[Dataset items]
○ ○ ○ ○ ○ ○ ○
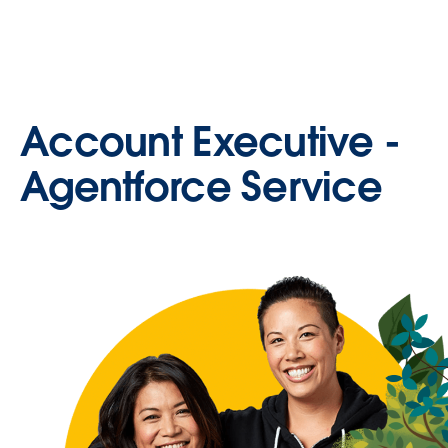
Account Executive -
Agentforce Service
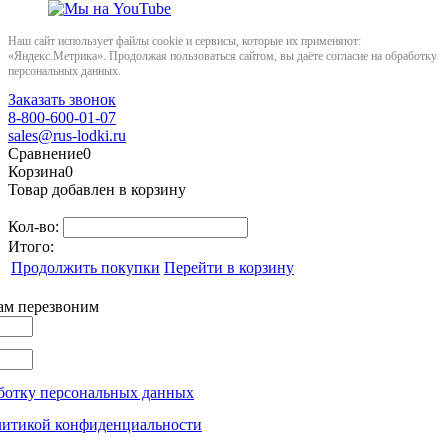
Наш сайт использует файлы cookie и сервисы, которые их применяют:
«Яндекс.Метрика». Продолжая пользоваться сайтом, вы даёте согласие на обработку
персональных данных.
Заказать звонок
8-800-600-01-07
sales@rus-lodki.ru
Сравнение
0
Корзина
0
Товар добавлен в корзину
Кол-во:
Итого:
Продолжить покупки
Перейти в корзину
вам перезвоним
ботку персональных данных
литикой конфиденциальности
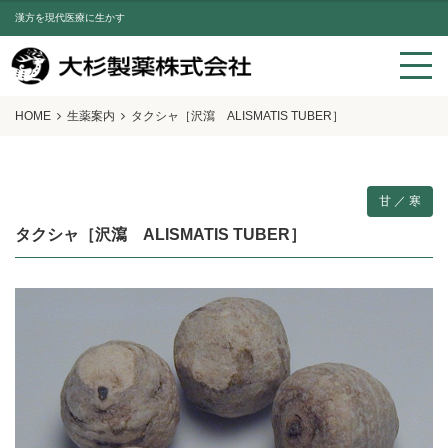
漢方を現代医療に生かす
HOME
生薬案内
タクシャ［沢瀉 ALISMATIS TUBER］
甘 ／ 寒
タクシャ［沢瀉 ALISMATIS TUBER］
○ ○ ○ ○ ○ ○ ○
WHAT YOU WILL DO: What is needed is a word-for-word restatement of the lines from the one holding "Товар добавлен в корзину" to the final line of the data above, inclusive, without any pictures.

ANSWER SPACE:
Товар добавлен в корзину
Кол-во:
Итого:
Продолжить покупки
Перейти в корзину
вам перезвоним
ботку персональных данных
литикой конфиденциальности
漢方を現代医療に生かす
HOME
生薬案内
タクシャ［沢瀉 ALISMATIS TUBER］
甘 ／ 寒
タクシャ［沢瀉 ALISMATIS TUBER］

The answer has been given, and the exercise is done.